# Get Repository Information via Web-Scraping

---

## Do the imports!

In [None]:
import requests
from bs4 import BeautifulSoup

---

## Assess the problem

We are currently in the `NSS-Data-Analytics-Cohort-2` cohort. 
In GitHub, the repositories for this cohort can be found at https://github.com/NSS-Data-Analytics-Cohort-2.

## The Goal
1. Access every repository URL associated with the `NSS-Data-Analytics-Cohort-2` organization.
2. For every repository..
    * Number of Commits (for the master branch)
    * Number of branches

---

## Goal 1
Accessing the repository urls. 
In order to do this.. 
We will need to go through every repository page and grab the repositories.

The first question is.. 
How many pages should we traverse?
In order to answer this, we need to locate the pagination element on the main page, and see how many options there are to select. 
Specifically, we need to figure out what the last number is!

In [None]:
# setting up the base URLs for the project
GITHUB_URL = 'https://github.com'
ORG_URL = f'{GITHUB_URL}/NSS-Data-Analytics-Cohort-2'

In [None]:
# pull data from the page
resp = requests.get(ORG_URL)

# We want the print statement to be 200
print(resp.status_code)

In [None]:
# Establish the "soup" object so we can traverse the website content
soup = BeautifulSoup(resp.text, 'html.parser')

---

### Goal 1.A
Figure out what the last page is!
To do this, we need to access the pagination elements.

In [None]:
# Now that we've created the soup.. Let's find the pagination elements.

Items from a data source
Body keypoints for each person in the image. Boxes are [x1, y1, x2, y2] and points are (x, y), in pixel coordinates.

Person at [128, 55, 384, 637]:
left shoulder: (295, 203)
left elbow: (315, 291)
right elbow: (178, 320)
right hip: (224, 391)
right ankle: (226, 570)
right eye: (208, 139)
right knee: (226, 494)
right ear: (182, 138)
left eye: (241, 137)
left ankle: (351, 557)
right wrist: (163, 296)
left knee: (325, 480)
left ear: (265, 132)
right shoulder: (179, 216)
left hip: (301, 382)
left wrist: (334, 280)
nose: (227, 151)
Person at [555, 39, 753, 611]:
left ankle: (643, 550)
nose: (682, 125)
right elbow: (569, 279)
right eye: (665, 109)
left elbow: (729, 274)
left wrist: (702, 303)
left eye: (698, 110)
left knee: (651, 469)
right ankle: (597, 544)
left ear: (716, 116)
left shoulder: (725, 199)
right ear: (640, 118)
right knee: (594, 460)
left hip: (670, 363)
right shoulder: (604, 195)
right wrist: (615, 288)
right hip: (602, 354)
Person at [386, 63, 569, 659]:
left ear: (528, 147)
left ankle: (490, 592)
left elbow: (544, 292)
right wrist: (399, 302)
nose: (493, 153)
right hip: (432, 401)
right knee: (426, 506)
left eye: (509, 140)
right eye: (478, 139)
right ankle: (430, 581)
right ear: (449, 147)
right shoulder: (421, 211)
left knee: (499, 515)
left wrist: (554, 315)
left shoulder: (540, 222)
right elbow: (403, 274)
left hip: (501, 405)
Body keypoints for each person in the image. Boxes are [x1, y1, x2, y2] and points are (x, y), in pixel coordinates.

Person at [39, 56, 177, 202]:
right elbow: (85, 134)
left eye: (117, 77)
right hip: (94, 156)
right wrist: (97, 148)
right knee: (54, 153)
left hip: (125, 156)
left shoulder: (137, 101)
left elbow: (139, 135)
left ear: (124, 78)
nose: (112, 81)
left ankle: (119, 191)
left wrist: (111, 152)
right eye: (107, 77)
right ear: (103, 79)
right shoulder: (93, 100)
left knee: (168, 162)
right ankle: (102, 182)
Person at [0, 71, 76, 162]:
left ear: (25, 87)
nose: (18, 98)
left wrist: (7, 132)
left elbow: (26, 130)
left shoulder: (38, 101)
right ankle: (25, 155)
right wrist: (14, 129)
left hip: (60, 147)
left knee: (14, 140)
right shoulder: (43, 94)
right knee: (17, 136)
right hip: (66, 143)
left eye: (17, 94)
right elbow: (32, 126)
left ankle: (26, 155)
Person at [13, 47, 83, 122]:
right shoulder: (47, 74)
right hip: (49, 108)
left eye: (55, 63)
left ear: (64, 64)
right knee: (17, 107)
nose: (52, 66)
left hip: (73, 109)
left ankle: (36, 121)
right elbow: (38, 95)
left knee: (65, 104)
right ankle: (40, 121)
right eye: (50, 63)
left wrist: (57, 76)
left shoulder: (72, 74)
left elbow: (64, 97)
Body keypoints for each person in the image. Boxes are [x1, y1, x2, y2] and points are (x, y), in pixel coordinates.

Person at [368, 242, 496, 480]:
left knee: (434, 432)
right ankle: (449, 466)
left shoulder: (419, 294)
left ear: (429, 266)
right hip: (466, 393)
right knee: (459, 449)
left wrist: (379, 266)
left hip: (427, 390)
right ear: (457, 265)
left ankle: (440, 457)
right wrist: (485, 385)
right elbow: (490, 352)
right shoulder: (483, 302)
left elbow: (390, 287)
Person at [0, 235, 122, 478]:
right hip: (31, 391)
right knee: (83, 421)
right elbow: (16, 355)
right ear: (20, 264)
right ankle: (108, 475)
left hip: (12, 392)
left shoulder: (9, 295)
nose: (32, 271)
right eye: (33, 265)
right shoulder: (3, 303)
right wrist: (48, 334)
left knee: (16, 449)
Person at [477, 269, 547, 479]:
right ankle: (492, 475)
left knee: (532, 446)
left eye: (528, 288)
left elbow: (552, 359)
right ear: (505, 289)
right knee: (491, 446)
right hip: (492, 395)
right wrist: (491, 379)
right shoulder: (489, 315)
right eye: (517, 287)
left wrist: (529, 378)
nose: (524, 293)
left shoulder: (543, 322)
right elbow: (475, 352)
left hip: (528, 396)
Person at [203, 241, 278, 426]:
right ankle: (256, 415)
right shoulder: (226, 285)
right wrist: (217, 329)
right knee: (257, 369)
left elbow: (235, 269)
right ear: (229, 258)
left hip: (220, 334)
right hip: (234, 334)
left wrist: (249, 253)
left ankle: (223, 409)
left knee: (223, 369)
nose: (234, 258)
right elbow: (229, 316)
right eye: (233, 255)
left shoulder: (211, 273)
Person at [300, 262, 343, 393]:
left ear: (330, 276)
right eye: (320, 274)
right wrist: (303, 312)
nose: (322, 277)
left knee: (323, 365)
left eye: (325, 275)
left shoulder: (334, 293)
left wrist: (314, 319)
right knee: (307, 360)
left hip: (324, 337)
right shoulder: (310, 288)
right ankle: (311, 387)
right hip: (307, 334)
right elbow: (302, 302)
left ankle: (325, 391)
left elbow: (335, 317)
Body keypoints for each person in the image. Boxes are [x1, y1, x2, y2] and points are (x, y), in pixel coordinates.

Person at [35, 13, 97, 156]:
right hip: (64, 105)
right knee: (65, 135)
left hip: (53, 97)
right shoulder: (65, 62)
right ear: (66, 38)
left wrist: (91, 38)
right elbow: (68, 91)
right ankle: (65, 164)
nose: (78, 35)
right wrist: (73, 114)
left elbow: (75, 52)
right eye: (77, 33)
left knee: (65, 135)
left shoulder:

_How to complete this task_.
Reproduce the passage in the repository web-scraping notebook above, starting with "2. For every" and going on through "grab the repositories.".

_Finished exercise_.
2. For every repository..
    * Number of Commits (for the master branch)
    * Number of branches

---

## Goal 1
Accessing the repository urls. 
In order to do this.. 
We will need to go through every repository page and grab the repositories.